Peut-être que le portrait de la mère n’est pas assez fouillé, ce qui peut se comprendre, puisqu’elle est morte. On a pu reprocher aussi au cinéaste d’abuser des retours en arrière quitte à égarer le spectateur. C’est pourtant ce qui fait la richesse de son scénario.

Encore un mot...

Les disparus sont fragiles : ils ne sont plus là pour se défendre. On peut les faire revivre comme on veut et parfois comme ils ne voudraient pas. D’où la révélation qui est au cœur de l’intrigue et qu’on ne dévoilera pas mais qui change tout…

Une phrase

« C’est seulement grâce à votre talent de conteur que vous pouvez toucher le public.

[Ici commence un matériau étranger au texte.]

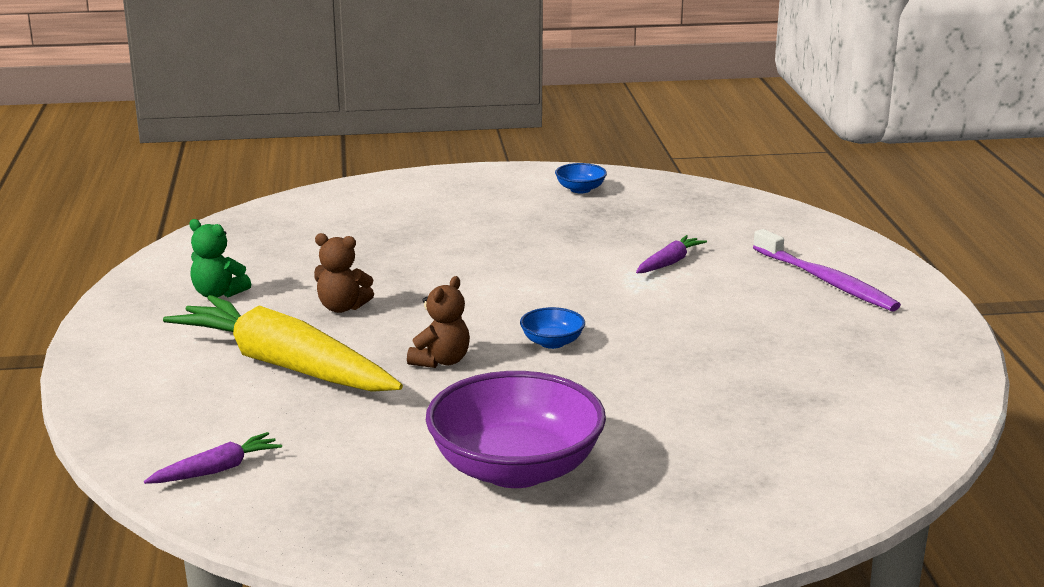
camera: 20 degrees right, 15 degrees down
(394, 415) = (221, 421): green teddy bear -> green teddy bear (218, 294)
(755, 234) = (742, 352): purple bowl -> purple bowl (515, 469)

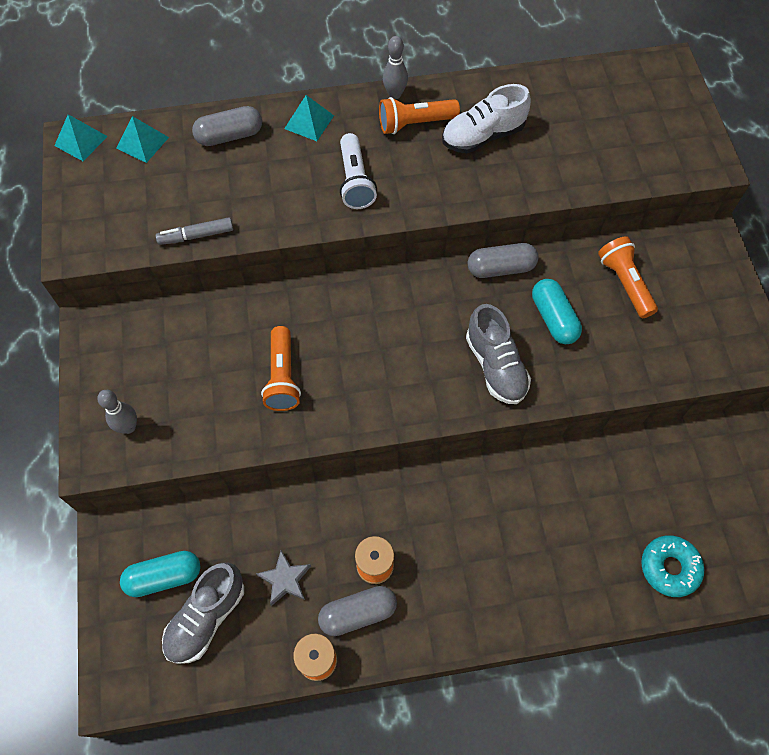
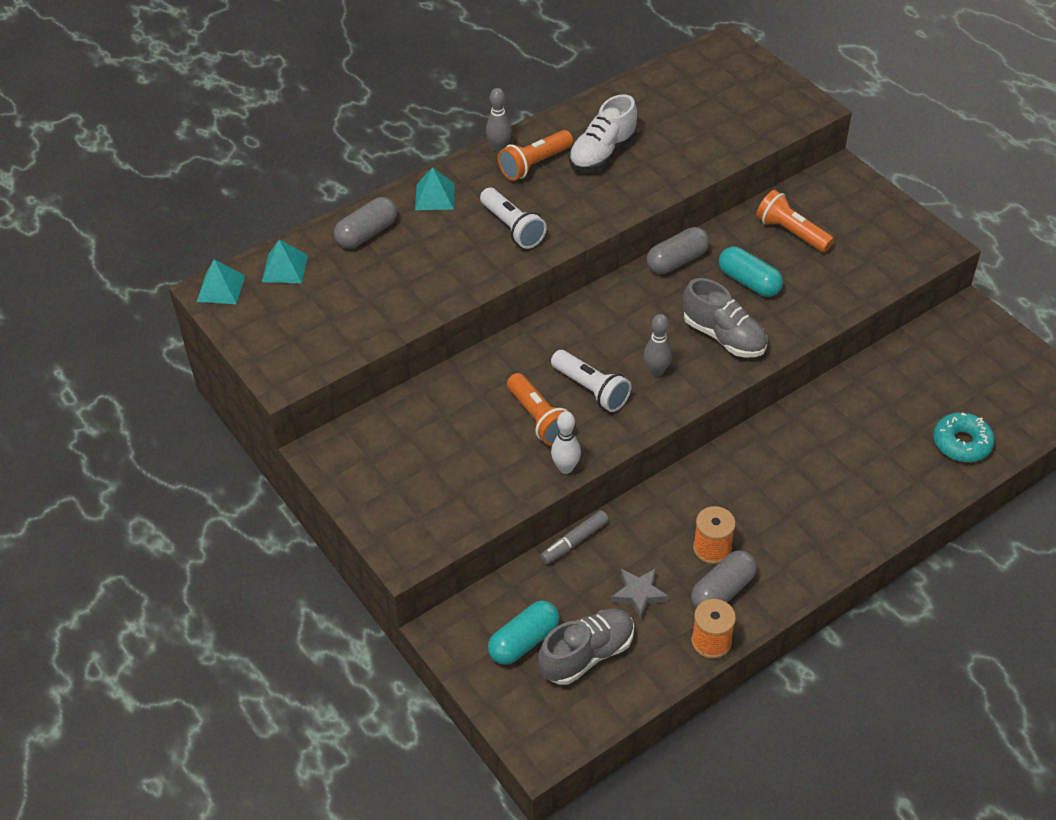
camera: 25 degrees left, 15 degrees down
(128, 427) = (421, 515): grey bowling pin -> grey bowling pin (656, 371)
(196, 235) = (395, 323): grey marker -> grey marker (574, 541)
(206, 617) = (587, 655): grey shoe -> grey shoe turned 135 degrees counterclockwise
(274, 437) = (565, 468): none -> white bowling pin
(345, 368) = (591, 390): none -> white flashlight

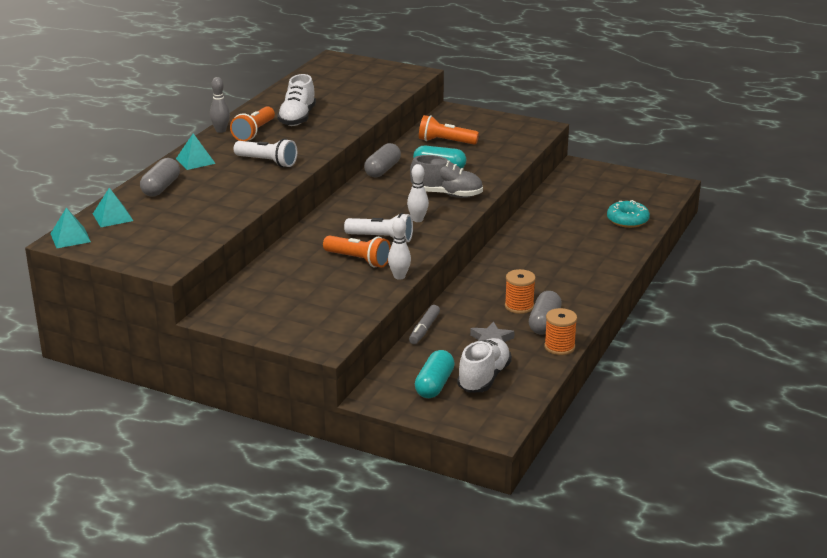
camera: 30 degrees left, 20 degrees down
(587, 655) = (484, 378): grey shoe -> white shoe
(656, 371) = (417, 219): grey bowling pin -> white bowling pin

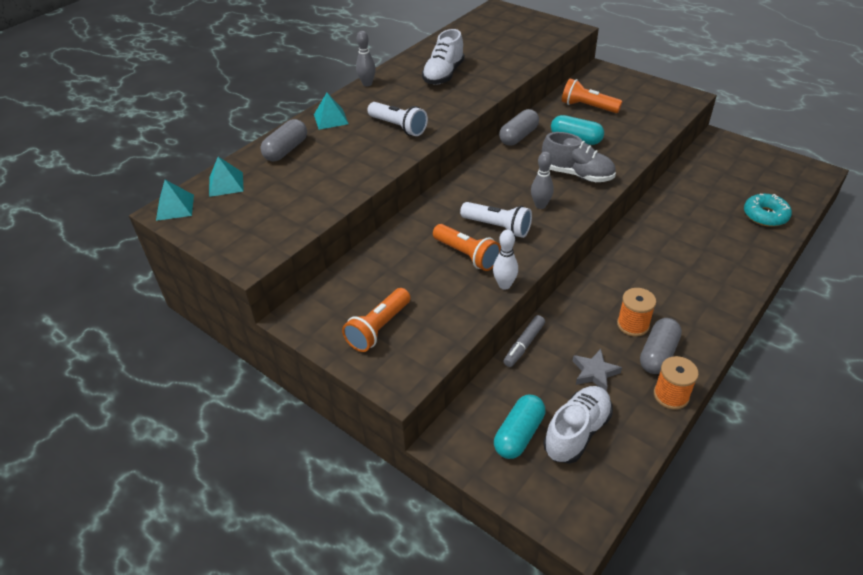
camera: 15 degrees right, 15 degrees up
(254, 132) = (397, 89): orange flashlight -> orange flashlight (378, 328)
(417, 219) = (540, 205): white bowling pin -> grey bowling pin

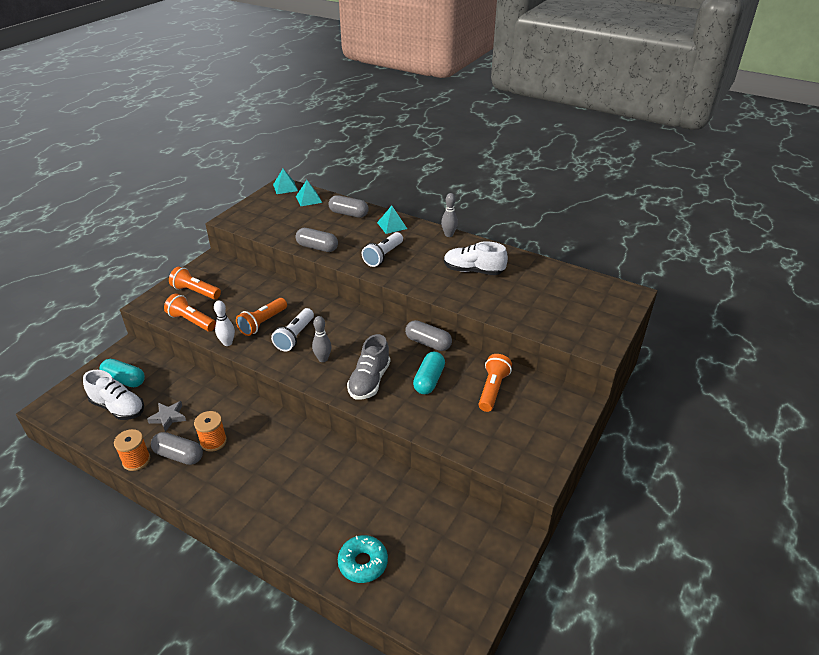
camera: 80 degrees right, 5 degrees down
(362, 175) = (317, 247): none -> grey capsule
(451, 326) = (191, 321): none -> orange flashlight
(524, 345) = (202, 380): grey marker -> none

Cela n’a rien à voir avec le budget du film ou le nombre de camions dont vous disposez sur votre plateau. »

L'auteur

Né en 1974 à Copenhague, Joachim Trier est tombé dans le cinéma quand il était petit. Son grand-père était réalisateur et l’un de ses films fut sélectionné au Festival de Cannes en 1960. Joachim a tourné son premier film en 8 mm à l’âge de 5 ans, mais il n’est allé à Cannes qu’en 2011, à 35 ans, où son second long-métrage, « Oslo, 31 août », tourné au Danemark, qui a enchanté la critique sans que le grand public s’en émeuve plus que ça, était présenté dans une section parallèle. Son nouveau film, « Back home », tourné cette fois aux Etats-Unis, a accédé cette année à la sélection officielle cannoise.